“We’re now going to sealed bids on houses that we couldn’t get a single viewing for a few months ago.” This view from a south London estate agent is no flash in the pan. After many months in the deep freeze, the capital’s housing market seems to have thawed.

Alastair Stewart

I could tell the climate had changed the second I walked into the sales and lettings agent in a leafy south-east London quarter in early February. Staff were all manning the phones and it took several minutes to prise away the branch manager. “I can’t remember anything like it. New buyer applications have doubled,” he said. “We need to hire another negotiator and maybe another administrator.”

Activity had been picking up prior to the election, a tentative trend I alluded to here last spring. But Boris Johnson’s win was the catalyst for what looks like an explosive release of pent-up demand.

According to the agent, all layers of the secondhand market have seen increased interest, from first-time buyers upwards, but demand has been strongest in the family homes segment from around £750,000 to £1.5m. Sellers are returning to the market, but not in the same numbers, fuelling 5% rises in agreed prices. There are early signs that deals are likely to be completed quicker rather than languishing in property chains – which is good for overall liquidity and agents’ cashflow.

The agent says the only bit of the local market lacking momentum is new-build apartments, which are still seen as overpriced despite coming off their aspirational peak.

Estate agent window

Source: Shutterstock/Alex Segre

His sentiment is shared, albeit with some circumspection, by an agent chum of mine in north London. “The market is definitely busier than a few months ago but its first test will come around the start of March, when we’ll see if higher demand in December and January is translating into robust offers and exchanges at solid prices – and more quickly”.

By then, there should be more statistical evidence to assess whether the optimism is really wishful thinking. There were promising signs in the December RICS survey – the most definitive guide to market trends, in my view.

The January survey will have been released on 13 February, after this column goes to press, but I’m pretty sure it will be strong on most counts. As a taster, a Rightmove survey showed a 26% year-on-year rise in sales agreed in London during January, the highest for any region in the country, which averaged a still respectable 12% increase.

Recovery from tax hits

Before this starts to sound like Islington supper-party chatter, it should be pointed out that the apparent increase in deal numbers is largely a catch-up after the impact of waves of tax increases. The most damaging of these for the mainstream market outside central London was stamp duty – and the cumulative gloom brought about by the shenanigans in parliament, now mercifully fading into distant memory.

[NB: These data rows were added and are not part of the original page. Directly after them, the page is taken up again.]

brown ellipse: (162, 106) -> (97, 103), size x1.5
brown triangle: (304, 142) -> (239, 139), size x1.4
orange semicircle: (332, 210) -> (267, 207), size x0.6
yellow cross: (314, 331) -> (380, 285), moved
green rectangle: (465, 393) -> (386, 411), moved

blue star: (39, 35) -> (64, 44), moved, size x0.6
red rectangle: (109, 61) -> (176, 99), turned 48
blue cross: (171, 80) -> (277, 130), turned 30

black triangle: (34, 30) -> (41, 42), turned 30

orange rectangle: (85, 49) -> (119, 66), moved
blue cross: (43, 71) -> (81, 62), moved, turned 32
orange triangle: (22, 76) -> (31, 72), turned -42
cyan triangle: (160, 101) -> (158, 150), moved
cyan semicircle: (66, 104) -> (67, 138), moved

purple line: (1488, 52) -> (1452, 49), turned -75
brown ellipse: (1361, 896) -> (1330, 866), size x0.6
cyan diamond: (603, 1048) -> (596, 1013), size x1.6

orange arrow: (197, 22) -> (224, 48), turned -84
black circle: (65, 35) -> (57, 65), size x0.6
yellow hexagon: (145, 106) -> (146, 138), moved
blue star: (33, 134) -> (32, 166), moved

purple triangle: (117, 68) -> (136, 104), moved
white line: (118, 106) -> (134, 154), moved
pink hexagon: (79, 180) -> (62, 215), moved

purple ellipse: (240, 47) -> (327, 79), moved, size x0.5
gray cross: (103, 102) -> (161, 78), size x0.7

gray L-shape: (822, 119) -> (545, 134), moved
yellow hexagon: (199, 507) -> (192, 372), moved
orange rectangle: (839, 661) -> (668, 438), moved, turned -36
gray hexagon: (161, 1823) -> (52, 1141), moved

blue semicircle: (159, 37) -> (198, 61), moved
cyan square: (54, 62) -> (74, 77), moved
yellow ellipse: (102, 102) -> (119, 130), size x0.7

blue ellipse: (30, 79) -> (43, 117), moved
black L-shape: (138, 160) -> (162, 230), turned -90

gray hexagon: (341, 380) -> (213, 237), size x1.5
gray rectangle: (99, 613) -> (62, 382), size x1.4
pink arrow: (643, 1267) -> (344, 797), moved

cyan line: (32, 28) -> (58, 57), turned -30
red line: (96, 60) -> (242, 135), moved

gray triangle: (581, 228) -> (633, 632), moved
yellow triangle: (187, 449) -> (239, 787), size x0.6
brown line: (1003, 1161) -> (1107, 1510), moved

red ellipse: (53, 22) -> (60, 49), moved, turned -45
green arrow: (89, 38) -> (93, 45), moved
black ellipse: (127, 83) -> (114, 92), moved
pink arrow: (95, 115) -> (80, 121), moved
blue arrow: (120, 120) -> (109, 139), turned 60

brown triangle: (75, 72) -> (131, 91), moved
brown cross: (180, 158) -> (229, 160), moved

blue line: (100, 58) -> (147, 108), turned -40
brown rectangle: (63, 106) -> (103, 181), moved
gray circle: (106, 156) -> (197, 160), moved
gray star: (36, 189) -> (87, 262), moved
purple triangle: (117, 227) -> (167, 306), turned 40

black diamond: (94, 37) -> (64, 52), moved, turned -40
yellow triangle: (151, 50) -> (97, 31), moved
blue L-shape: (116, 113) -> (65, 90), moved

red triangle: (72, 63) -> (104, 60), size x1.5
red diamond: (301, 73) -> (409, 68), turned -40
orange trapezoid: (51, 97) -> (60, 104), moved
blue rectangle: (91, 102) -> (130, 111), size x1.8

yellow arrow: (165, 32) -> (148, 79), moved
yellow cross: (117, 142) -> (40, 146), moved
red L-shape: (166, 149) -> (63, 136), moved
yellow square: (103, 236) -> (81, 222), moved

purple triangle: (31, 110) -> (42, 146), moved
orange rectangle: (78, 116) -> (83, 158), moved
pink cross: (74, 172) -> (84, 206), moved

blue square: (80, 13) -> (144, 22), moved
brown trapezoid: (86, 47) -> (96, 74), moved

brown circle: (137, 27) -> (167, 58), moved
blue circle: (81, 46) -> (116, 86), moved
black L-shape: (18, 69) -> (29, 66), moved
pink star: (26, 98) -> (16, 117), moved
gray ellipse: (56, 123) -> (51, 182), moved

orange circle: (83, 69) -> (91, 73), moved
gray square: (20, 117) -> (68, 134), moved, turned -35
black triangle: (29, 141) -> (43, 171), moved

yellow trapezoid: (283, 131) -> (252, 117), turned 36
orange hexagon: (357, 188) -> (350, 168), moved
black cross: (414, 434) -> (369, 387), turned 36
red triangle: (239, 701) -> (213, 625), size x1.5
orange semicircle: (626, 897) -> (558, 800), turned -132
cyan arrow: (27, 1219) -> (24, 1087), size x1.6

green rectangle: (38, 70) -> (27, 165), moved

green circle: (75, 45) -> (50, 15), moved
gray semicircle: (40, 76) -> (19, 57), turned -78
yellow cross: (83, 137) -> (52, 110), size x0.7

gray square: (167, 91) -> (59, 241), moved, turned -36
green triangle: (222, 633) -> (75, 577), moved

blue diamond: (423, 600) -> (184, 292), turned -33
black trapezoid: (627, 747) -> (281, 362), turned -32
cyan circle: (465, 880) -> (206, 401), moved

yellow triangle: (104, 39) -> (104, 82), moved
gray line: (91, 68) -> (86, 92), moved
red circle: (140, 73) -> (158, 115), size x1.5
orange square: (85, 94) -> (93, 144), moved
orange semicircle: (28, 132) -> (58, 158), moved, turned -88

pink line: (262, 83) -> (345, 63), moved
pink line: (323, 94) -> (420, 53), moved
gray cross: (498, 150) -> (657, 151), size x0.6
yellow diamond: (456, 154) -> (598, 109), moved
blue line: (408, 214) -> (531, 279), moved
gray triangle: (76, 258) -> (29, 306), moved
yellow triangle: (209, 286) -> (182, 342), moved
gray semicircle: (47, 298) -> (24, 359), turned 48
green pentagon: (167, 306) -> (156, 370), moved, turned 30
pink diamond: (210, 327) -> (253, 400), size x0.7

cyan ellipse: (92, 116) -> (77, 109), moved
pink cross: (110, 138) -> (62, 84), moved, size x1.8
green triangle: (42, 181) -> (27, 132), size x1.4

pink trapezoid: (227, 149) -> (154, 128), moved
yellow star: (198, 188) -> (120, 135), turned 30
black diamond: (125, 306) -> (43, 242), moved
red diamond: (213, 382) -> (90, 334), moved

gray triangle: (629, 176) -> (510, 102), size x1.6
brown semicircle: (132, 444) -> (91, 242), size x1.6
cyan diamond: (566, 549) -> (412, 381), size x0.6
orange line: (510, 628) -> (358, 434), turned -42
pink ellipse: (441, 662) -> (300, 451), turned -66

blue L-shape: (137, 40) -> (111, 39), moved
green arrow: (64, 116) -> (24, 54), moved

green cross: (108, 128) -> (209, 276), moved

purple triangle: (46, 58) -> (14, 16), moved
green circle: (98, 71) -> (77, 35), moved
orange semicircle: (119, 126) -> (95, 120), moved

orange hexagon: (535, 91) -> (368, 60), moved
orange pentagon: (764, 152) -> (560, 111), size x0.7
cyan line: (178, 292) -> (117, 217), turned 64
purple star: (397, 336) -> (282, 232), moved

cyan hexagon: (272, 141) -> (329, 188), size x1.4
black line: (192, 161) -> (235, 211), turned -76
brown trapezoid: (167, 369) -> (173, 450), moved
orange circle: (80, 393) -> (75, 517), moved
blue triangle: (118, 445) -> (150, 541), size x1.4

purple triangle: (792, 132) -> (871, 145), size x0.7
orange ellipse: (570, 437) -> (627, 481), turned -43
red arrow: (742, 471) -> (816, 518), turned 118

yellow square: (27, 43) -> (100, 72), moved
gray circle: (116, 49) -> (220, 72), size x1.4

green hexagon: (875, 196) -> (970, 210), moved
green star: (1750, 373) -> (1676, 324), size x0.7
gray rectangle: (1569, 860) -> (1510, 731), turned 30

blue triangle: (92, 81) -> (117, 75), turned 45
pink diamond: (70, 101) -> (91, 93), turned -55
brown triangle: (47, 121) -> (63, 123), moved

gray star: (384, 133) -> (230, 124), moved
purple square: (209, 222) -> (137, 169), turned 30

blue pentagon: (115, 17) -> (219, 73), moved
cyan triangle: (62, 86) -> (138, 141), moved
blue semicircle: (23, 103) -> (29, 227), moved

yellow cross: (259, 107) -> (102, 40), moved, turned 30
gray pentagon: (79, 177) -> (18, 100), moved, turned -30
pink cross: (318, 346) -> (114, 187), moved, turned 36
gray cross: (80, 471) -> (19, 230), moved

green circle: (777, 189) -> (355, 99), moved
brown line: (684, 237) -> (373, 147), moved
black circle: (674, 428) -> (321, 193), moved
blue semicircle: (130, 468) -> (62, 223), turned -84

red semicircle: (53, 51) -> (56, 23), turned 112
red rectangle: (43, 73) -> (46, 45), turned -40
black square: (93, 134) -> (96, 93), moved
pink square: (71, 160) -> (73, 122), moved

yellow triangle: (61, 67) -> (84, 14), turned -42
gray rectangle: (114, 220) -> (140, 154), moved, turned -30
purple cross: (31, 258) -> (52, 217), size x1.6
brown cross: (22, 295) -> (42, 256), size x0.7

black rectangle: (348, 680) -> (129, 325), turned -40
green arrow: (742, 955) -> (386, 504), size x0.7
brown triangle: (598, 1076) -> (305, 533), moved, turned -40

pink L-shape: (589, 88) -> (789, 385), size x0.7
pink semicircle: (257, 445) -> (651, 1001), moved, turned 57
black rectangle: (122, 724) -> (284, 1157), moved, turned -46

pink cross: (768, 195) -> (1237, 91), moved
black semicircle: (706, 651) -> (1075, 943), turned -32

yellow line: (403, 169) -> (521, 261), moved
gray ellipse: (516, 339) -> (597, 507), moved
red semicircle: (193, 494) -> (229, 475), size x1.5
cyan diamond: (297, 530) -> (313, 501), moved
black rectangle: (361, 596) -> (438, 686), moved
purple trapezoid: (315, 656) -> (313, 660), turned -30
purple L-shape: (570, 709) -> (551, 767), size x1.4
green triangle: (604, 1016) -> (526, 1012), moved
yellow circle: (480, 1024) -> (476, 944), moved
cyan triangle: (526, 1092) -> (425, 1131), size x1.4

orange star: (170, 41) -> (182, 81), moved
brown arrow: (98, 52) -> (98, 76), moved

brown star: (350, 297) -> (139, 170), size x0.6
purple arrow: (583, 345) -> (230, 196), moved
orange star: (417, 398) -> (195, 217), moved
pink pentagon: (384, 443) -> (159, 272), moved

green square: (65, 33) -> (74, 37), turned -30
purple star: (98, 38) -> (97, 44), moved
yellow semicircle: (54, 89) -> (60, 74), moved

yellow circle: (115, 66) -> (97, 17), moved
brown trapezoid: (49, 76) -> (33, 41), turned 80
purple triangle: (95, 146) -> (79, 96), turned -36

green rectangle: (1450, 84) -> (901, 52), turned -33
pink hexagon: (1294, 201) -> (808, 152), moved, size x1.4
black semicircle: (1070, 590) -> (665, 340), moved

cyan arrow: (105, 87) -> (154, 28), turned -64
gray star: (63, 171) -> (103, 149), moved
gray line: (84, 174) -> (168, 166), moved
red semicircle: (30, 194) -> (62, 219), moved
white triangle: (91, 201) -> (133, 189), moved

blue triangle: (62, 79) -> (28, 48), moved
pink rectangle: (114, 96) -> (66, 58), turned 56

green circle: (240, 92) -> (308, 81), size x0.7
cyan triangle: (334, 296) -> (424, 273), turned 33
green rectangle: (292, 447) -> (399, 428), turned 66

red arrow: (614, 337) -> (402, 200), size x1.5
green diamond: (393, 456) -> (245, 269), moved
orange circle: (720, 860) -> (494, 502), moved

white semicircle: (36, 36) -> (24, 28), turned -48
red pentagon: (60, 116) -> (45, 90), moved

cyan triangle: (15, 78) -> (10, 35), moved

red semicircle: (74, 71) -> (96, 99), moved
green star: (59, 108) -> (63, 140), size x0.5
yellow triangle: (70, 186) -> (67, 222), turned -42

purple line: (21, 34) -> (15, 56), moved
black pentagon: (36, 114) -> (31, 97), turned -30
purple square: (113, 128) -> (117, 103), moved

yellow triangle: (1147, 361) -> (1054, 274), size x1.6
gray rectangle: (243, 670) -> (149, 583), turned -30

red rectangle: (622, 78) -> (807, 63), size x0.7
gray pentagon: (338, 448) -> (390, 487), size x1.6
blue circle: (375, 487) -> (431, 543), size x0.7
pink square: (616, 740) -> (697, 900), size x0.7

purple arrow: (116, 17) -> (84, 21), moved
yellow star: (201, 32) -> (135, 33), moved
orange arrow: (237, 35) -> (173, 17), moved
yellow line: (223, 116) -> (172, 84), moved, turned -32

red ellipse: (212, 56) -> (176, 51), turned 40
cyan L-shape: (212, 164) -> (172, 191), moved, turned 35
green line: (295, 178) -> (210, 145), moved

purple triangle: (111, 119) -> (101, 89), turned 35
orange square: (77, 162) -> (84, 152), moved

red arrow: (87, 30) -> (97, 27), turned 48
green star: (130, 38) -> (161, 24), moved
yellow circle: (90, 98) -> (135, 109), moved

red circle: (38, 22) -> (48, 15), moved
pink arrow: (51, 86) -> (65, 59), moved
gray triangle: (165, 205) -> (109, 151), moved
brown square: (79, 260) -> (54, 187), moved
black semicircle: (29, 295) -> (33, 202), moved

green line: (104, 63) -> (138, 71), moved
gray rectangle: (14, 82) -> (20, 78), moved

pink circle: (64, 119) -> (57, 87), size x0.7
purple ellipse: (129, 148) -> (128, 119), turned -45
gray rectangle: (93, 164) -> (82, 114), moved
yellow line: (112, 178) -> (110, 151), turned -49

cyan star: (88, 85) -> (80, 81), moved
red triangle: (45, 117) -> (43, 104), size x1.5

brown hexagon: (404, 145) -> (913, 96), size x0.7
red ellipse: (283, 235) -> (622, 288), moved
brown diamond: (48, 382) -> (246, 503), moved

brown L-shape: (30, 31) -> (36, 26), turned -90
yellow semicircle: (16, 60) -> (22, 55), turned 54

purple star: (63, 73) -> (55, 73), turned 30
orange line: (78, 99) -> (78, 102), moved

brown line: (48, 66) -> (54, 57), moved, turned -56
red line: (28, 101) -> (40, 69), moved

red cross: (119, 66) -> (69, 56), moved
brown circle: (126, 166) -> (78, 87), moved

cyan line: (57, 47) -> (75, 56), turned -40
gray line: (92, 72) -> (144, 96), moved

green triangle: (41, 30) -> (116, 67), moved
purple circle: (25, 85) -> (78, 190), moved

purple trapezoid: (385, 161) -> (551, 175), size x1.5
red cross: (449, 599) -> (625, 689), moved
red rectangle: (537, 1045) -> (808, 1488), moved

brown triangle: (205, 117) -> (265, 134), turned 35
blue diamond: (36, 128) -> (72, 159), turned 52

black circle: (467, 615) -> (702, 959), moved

There’s less suppressed demand in the regions, which have been less hampered by tax burdens or political intrigue, so growth is likely to be steadier and, unlike London, prices haven’t fallen. Beyond the reversal of pent-up pressure in London, an additional ingredient, ‘optimism’, is always a powerful stimulant in housing and Johnson exudes it in buckets – misplaced or otherwise.

My guess for the year is it will be a pretty benign market across the UK, with decent rises in activity and more pedestrian price increases. If this optimism feeds through to consumer confidence, I’m sure the benefits will ripple out to wider commercial real estate for much of the nation.

How long London’s new-found vigour can be sustained for remains to be seen. More sellers need to come out of hibernation; higher prices might persuade them. More bearish observers warn that any faltering progress in EU negotiations may again stymie the market. But I think people are so sick of the B-word that even the most fractious of tiffs with M Barnier will be shrugged off. It’s likely agents will be making hay again for some time to come.